▶ [EXERCISE BRIEF]:
Both the line with "The packaging is" and the line with "Recognizing love bombing" in the records below must appear in the output, along with every line between them, exactly and with nothing added.

▶ [Saved entries]:
>>

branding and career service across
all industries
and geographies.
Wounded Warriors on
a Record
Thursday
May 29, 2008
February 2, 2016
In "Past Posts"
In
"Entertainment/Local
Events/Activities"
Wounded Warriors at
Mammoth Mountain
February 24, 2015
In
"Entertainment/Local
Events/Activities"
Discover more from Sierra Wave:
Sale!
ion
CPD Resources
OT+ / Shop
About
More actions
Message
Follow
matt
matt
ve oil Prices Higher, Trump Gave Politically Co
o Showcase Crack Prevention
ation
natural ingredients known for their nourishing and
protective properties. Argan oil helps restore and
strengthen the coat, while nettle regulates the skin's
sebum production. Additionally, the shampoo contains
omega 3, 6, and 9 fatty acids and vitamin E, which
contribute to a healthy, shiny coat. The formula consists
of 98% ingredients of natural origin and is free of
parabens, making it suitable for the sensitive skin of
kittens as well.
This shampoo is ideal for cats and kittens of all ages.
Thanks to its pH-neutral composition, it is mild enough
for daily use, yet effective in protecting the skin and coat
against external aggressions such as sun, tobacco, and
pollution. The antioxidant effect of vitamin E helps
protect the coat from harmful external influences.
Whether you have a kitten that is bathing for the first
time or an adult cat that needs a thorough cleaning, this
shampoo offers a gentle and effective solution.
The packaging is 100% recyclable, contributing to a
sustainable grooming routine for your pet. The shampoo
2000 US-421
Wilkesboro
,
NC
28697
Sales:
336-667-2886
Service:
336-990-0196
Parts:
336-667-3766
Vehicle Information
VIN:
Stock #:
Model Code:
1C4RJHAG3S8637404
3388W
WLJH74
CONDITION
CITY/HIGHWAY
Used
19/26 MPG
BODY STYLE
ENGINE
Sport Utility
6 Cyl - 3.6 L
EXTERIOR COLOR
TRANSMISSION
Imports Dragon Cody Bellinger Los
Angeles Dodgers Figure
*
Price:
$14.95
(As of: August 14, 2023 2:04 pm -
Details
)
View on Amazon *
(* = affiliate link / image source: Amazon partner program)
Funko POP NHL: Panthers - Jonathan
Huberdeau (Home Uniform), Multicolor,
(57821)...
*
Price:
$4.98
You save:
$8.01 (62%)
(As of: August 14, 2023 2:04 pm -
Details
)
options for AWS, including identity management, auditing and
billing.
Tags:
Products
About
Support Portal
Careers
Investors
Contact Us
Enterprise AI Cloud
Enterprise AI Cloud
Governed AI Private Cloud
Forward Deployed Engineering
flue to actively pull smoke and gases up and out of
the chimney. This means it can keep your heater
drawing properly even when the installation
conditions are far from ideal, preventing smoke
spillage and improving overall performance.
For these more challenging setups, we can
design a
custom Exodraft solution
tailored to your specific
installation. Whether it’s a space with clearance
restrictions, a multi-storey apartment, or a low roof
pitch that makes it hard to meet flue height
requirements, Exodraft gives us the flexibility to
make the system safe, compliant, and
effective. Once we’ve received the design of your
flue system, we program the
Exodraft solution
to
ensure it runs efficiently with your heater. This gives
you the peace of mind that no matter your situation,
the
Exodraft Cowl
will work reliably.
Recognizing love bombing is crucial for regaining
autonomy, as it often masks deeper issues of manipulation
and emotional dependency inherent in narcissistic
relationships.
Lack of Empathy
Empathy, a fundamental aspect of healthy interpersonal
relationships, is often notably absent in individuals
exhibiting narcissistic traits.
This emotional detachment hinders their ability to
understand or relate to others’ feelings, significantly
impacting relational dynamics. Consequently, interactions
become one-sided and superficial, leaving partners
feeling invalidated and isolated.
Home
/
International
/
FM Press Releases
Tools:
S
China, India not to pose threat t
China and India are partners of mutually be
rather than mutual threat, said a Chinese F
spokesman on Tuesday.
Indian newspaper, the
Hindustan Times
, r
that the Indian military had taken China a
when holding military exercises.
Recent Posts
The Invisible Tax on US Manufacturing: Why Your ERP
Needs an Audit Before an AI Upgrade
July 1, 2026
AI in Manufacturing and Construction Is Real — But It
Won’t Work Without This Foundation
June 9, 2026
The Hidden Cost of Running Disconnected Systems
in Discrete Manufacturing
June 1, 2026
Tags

<<

▶ [EXERCISE ANSWER]:
The packaging is 100% recyclable, contributing to a
sustainable grooming routine for your pet. The shampoo
2000 US-421
Wilkesboro
,
NC
28697
Sales:
336-667-2886
Service:
336-990-0196
Parts:
336-667-3766
Vehicle Information
VIN:
Stock #:
Model Code:
1C4RJHAG3S8637404
3388W
WLJH74
CONDITION
CITY/HIGHWAY
Used
19/26 MPG
BODY STYLE
ENGINE
Sport Utility
6 Cyl - 3.6 L
EXTERIOR COLOR
TRANSMISSION
Imports Dragon Cody Bellinger Los
Angeles Dodgers Figure
*
Price:
$14.95
(As of: August 14, 2023 2:04 pm -
Details
)
View on Amazon *
(* = affiliate link / image source: Amazon partner program)
Funko POP NHL: Panthers - Jonathan
Huberdeau (Home Uniform), Multicolor,
(57821)...
*
Price:
$4.98
You save:
$8.01 (62%)
(As of: August 14, 2023 2:04 pm -
Details
)
options for AWS, including identity management, auditing and
billing.
Tags:
Products
About
Support Portal
Careers
Investors
Contact Us
Enterprise AI Cloud
Enterprise AI Cloud
Governed AI Private Cloud
Forward Deployed Engineering
flue to actively pull smoke and gases up and out of
the chimney. This means it can keep your heater
drawing properly even when the installation
conditions are far from ideal, preventing smoke
spillage and improving overall performance.
For these more challenging setups, we can
design a
custom Exodraft solution
tailored to your specific
installation. Whether it’s a space with clearance
restrictions, a multi-storey apartment, or a low roof
pitch that makes it hard to meet flue height
requirements, Exodraft gives us the flexibility to
make the system safe, compliant, and
effective. Once we’ve received the design of your
flue system, we program the
Exodraft solution
to
ensure it runs efficiently with your heater. This gives
you the peace of mind that no matter your situation,
the
Exodraft Cowl
will work reliably.
Recognizing love bombing is crucial for regaining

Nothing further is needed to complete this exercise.